*Document text*
-- Opening Marker --

Something about ISA Emulation -- 1

A complete ISA consists of many parts, including the register set and memory architecture, the instructions , and the trap and interrupt architecture. A virtual machine implementation is usually concerned with all aspects of ISA emulation.

Here we will be focusing on (user-level) instruction emulation.

Instruction set emulation can be carried out basiclly in 2 techniques: interpretation, and binary translation.

Interpretation involves a cycle of fetching a source instrction, analyzing it, performing the required operation, and then fetching the next source instruction – all in software. Binary translation, on the other hand, attempts to amortize the fetch and analysis costs by translating a block of source instructions to a block of target instructions and saving the translated code for repeated use. In contrast to interpretation, binary translation has a bigger initial translation cost but a smaller execution cost. The choice of one or the otehr depends on the number of times a block of source code is expected to be executed by the guest softeware. Predictably, there are techniques that lie in between these extremes. For example, threaded interpretation eliminated the interpreter loop correstponding to the cycle mentioned earlier, and efficiency can be increased even further by predecoding the source instructions into a more efficiently interpretable intermediate form. ¹

Speeding up Interpretation

Observation: Jumps are time consuming

• control conflicts in CPU pipeline

• lots of branch mispredictions in dispatcher

• What are pipeline conflicts?

  • data/control/resource conflicts
  • enforce pipeline stalls
  • longer pipeline stalls
  • longer pipeline risks longer stalls

• How to reduce bad effects of control conflicts?

  • predict jump targets
  • execute in speculative state

• How do branch predictors typucally work?

  • static: on first execution (e.g. take backwards branches)

-- Closing Marker --

*What to do*
[a] Please reproduce the stretch of the ISA emulation notes from "Something about ISA" through "and binary translation.", word for word.
[b] Carry the ISA emulation notes further, picking up right after their last line.
The material that comes next stands apart from the ISA emulation notes.

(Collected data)
-- Opening Marker --

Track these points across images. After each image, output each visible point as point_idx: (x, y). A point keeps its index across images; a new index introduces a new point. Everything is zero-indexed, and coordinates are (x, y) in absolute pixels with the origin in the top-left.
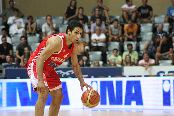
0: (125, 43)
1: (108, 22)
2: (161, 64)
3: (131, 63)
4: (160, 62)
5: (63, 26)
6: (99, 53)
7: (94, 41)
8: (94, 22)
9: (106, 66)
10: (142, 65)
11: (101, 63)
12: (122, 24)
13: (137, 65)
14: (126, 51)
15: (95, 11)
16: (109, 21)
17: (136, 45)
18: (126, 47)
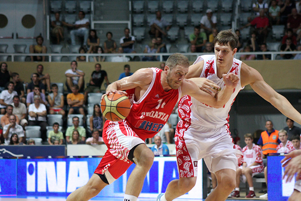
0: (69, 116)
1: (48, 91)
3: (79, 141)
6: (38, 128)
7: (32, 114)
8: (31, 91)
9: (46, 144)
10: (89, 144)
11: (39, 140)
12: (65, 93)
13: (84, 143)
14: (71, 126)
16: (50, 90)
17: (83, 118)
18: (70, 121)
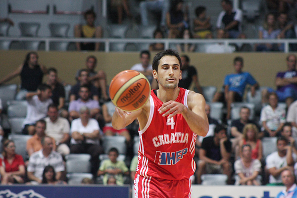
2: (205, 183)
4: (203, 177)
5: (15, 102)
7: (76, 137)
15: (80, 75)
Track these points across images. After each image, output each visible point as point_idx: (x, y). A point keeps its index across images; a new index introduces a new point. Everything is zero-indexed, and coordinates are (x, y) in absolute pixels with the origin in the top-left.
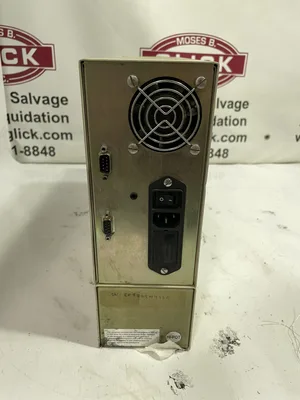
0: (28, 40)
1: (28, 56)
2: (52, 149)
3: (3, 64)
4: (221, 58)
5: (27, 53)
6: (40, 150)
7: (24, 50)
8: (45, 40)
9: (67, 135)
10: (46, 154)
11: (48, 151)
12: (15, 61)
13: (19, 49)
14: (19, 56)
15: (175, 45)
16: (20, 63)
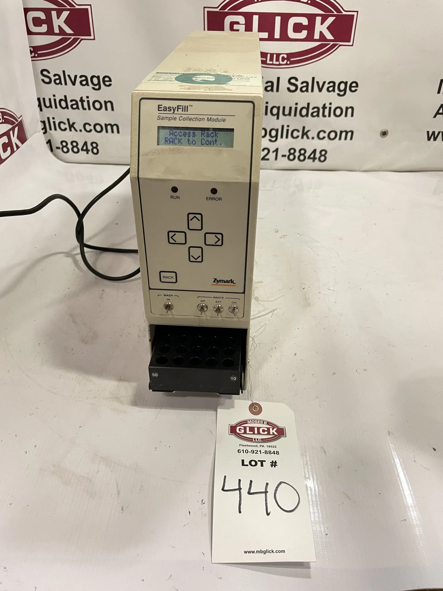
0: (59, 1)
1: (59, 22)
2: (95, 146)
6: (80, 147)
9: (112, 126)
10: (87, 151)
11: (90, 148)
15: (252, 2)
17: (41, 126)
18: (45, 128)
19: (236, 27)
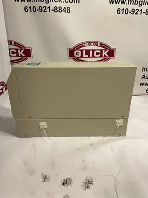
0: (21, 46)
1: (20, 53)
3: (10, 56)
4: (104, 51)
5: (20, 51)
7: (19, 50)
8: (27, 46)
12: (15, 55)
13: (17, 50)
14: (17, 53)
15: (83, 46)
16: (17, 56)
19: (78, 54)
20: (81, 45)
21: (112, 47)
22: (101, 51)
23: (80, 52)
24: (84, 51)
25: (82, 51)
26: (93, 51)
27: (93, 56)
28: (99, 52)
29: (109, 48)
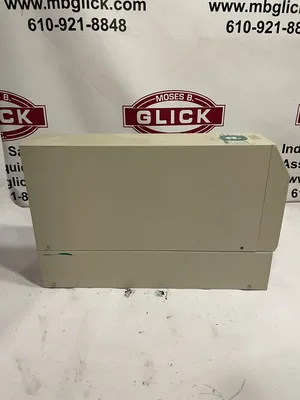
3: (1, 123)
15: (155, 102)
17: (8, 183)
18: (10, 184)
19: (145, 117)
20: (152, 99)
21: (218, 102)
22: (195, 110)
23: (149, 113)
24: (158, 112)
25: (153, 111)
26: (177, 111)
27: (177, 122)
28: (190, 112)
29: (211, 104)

-- Closing Marker --

*Answers for each item*
[a]
Something about ISA Emulation -- 1

A complete ISA consists of many parts, including the register set and memory architecture, the instructions , and the trap and interrupt architecture. A virtual machine implementation is usually concerned with all aspects of ISA emulation.

Here we will be focusing on (user-level) instruction emulation.

Instruction set emulation can be carried out basiclly in 2 techniques: interpretation, and binary translation.

[b]
  • dynamic: often uses table keyed by instruction address
    • conditional: saturating counters keyed by history pattern
    • returns: stack of recently pushed return addrresses

Efficiency Guidlines for Branches

• “Premature optimization is the root of all evil”
  • run performance analysis tools on finel code
• Reduce number of branches
  • use inlining, also helps by specialization
  • combine switch statments ()

Optimizaiton “Threaded Interpretation”

Observation: Jumps are time consuming

• control conflicts in CPU pipeline
• lots of branch mispredictions in dispatcher

Solution:

decode next instruction at end of emulation routine of curretn instruction.

Inditect vs direct

• This code is very similar to the indirect threaded code, except the dispatch table lookup is removed. The address of the interpreter routine is loaded from a field in the intermediate code, and a register indirect jump goes directly to the routine. Although fast, this causes the intermediate form to become dependent on the exact locations of the interpreter routines and consequently limits portability. If the interpreter code is ported to a different target machine, it must be regenerated for the target machine that executes it. However, there are programming techniques and compiler features that can mitigate this problem to some extent.

Interpretation using Predecoding

Motivation:

Although the centralized dispatch loop has been eliminated in the indirect threaded interpreter, there remains the overhead created by the centralized dispatch table. Looking up an interpreter routine in this table still requires a memory access and a register indirect branch. It would be desirable, for even better efficiency, to eliminate the access to the centralized table.

Observation:

• opcodes consist of multiple parts faster: one opcode (instead of op + ex_op)
• operands are coded in bits faster: operands aligned

Properties:

• Space for predecoded data needed
• faster interpretaion
• significant benefit for interpretaion of CISC

TPC & SPC:

• Why still SPC?
  • Whenever it maybe used somewhere else
  • You could have some kind of code which try to read the machine code itself from the PC for whatever reasons.
• why TPC + 1 but SPC + 4?
  • TPC is in C, and the pre-decode array is also in C, so the compiler does the work. However, SPC + 4, if one instruction is in 4 byte.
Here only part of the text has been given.